Personal information
- Born: December 31, 1984 (age 41)

Chess career
- Country: Yemen
- Title: International Master (2008)
- Peak rating: 2464 (July 2008)

= Basheer Al-Qudaimi =

Yemeni chess player (born 1984)

Basheer Al-Qudaimi (بشير القديمي; born December 31, 1984) is a Yemeni chess player who holds the title of International Master (IM) (since 2008), and Arab Chess Championship winner (in 2007). He is the Chess Olympiad individual gold medal winner (in 2006).

==Biography==
In 2003, Al-Qudaimi with Yemen club Al-Wahda Sana'a won 3rd place in the Arab Club Chess Championship. In 2007 in Taiz, he won the Arab Chess Championship.

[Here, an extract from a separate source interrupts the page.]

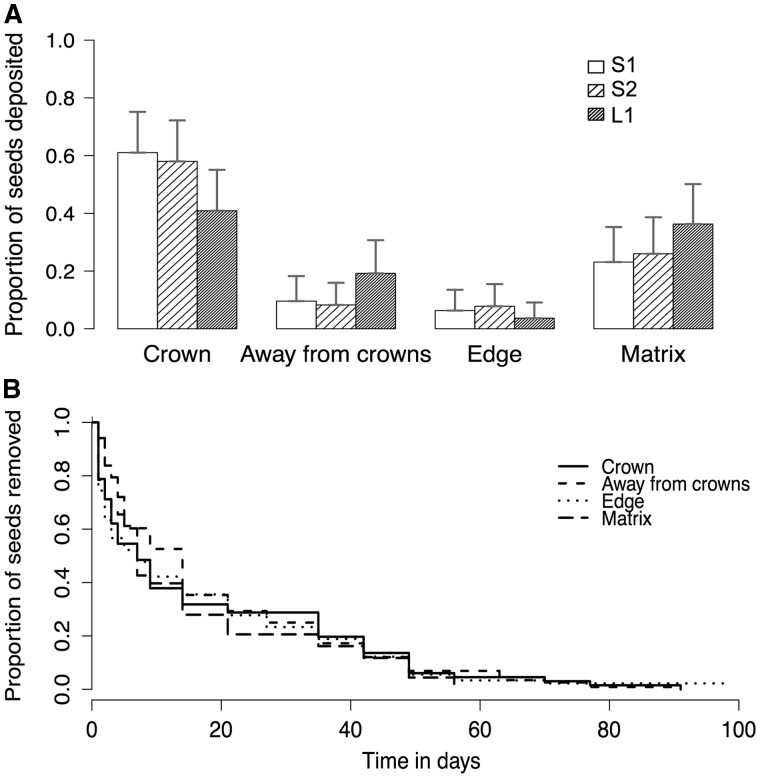
(A) Proportion of seeds dispersed by frugivores in the different microsites i.e. crown, away from conspecific crowns, edge of the swamp, and surrounding matrix in the three study swamps, S1, S2 and L1; bars represent mean (+SE) and (B) Secondary removal rates of dispersed (aril-removed) seeds from different microsites where seed deposition was observed.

Al-Qudaimi played for the Yemen team in the Chess Olympiads:
- In 2002, at second reserve board in the 35th Chess Olympiad in Bled (+9, =1, -1),
- In 2006, at reserve board in the 37th Chess Olympiad in Turin (+7, =0, -0) and won individual gold medal,
- In 2008, at reserve board in the 38th Chess Olympiad in Dresden (+5, =2, -3),
- In 2010, at second board in the 39th Chess Olympiad in Khanty-Mansiysk (+3, =1, -6),
- In 2014, at first board in the 41st Chess Olympiad in Tromsø (+4, =4, -2),
- In 2018, at first board in the 43rd Chess Olympiad in Batumi (+6, =2, -1).

Also he played for Yemen team in the Asian Games chess tournament (2010) and Pan Arab Games chess tournament (2007-2011), where he won individual gold medal.

In 2008, Basheer Al-Qudaimi was awarded the FIDE International Master (IM) title.